The qsmaskinit will have one bit for each entity that is
currently expected to check in during each grace period.
The value of qsmaskinit is assigned to that of qsmask
at the beginning of each grace period.
For example, for "rcu_sched", the qsmask of the first
entry of the lowest level is 0x14, meaning that we
are still waiting for CPUs 2 and 4 to check in for the
current grace period.
o The characters separated by the ">" indicate the state
of the blocked-tasks lists. A "T" preceding the ">"
indicates that at least one task blocked in an RCU
read-side critical section blocks the current grace
period, while a "." preceding the ">" indicates otherwise.
The character following the ">" indicates similarly for
the next grace period. A "T" should appear in this
field only for rcu-preempt.
o The numbers separated by the ":" are the range of CPUs
served by this struct rcu_node. This can be helpful
in working out how the hierarchy is wired together.
For example, the first entry at the lowest level shows
"0:5", indicating that it covers CPUs 0 through 5.
o The number after the "^" indicates the bit in the
next higher level rcu_node structure that this
rcu_node structure corresponds to.
For example, the first entry at the lowest level shows
"^0", indicating that it corresponds to bit zero in
the first entry at the middle level.
The output of "cat rcu/rcu_pending" looks as follows:
rcu_sched:
0 np=255892 qsp=53936 rpq=85 cbr=0 cng=14417 gpc=10033 gps=24320 nf=6445 nn=146741
1 np=261224 qsp=54638 rpq=33 cbr=0 cng=25723 gpc=16310 gps=2849 nf=5912 nn=155792
2 np=237496 qsp=49664 rpq=23 cbr=0 cng=2762 gpc=45478 gps=1762 nf=1201 nn=136629
3 np=236249 qsp=48766 rpq=98 cbr=0 cng=286 gpc=48049 gps=1218 nf=207 nn=137723
4 np=221310 qsp=46850 rpq=7 cbr=0 cng=26 gpc=43161 gps=4634 nf=3529 nn=123110
5 np=237332 qsp=48449 rpq=9 cbr=0 cng=54 gpc=47920 gps=3252 nf=201 nn=137456
6 np=219995 qsp=46718 rpq=12 cbr=0 cng=50 gpc=42098 gps=6093 nf=4202 nn=120834
7 np=249893 qsp=49390 rpq=42 cbr=0 cng=72 gpc=38400 gps=17102 nf=41 nn=144888
rcu_bh:
0 np=146741 qsp=1419 rpq=6 cbr=0 cng=6 gpc=0 gps=0 nf=2 nn=145314
1 np=155792 qsp=12597 rpq=3 cbr=0 cng=0 gpc=4 gps=8 nf=3 nn=143180
2 np=136629 qsp=18680 rpq=1 cbr=0 cng=0 gpc=7 gps=6 nf=0 nn=117936
3 np=137723 qsp=2843 rpq=0 cbr=0 cng=0 gpc=10 gps=7 nf=0 nn=134863
4 np=123110 qsp=12433 rpq=0 cbr=0 cng=0 gpc=4 gps=2 nf=0 nn=110671
5 np=137456 qsp=4210 rpq=1 cbr=0 cng=0 gpc=6 gps=5 nf=0 nn=133235
6 np=120834 qsp=9902 rpq=2 cbr=0 cng=0 gpc=6 gps=3 nf=2 nn=110921
7 np=144888 qsp=26336 rpq=0 cbr=0 cng=0 gpc=8 gps=2 nf=0 nn=118542
As always, this is once again split into "rcu_sched" and "rcu_bh"

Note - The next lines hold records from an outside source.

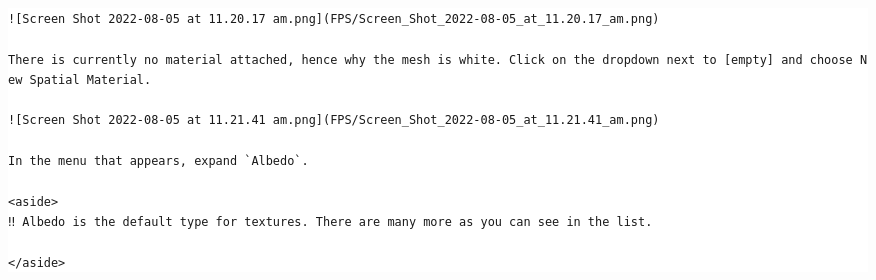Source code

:     ![Screen Shot 2022-08-05 at 11.20.17 am.png](FPS/Screen_Shot_2022-08-05_at_11.20.17_am.png)
    
    There is currently no material attached, hence why the mesh is white. Click on the dropdown next to [empty] and choose New Spatial Material.
    
    ![Screen Shot 2022-08-05 at 11.21.41 am.png](FPS/Screen_Shot_2022-08-05_at_11.21.41_am.png)
    
    In the menu that appears, expand `Albedo`. 
    
    <aside>
    ‼️ Albedo is the default type for textures. There are many more as you can see in the list.
    
    </aside>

portions, with CONFIG_TREE_PREEMPT_RCU kernels having an additional
"rcu_preempt" section. The fields are as follows:
o "np" is the number of times that __rcu_pending() has been invoked
for the corresponding flavor of RCU.
o "qsp" is the number of times that the RCU was waiting for a
quiescent state from this CPU.
o "rpq" is the number of times that the CPU had passed through
a quiescent state, but not yet reported it to RCU.
o "cbr" is the number of times that this CPU had RCU callbacks
that had passed through a grace period, and were thus ready
to be invoked.
o "cng" is the number of times that this CPU needed another
grace period while RCU was idle.
o "gpc" is the number of times that an old grace period had
completed, but this CPU was not yet aware of it.
o "gps" is the number of times that a new grace period had started,
but this CPU was not yet aware of it.
o "nf" is the number of times that this CPU suspected that the
current grace period had run for too long, and thus needed to
be forced.
Please note that "forcing" consists of sending resched IPIs
to holdout CPUs. If that CPU really still is in an old RCU
read-side critical section, then we really do have to wait for it.
The assumption behing "forcing" is that the CPU is not still in
an old RCU read-side critical section, but has not yet responded
for some other reason.
o "nn" is the number of times that this CPU needed nothing. Alert
readers will note that the rcu "nn" number for a given CPU very
closely matches the rcu_bh "np" number for that same CPU. This
is due to short-circuit evaluation in rcu_pending().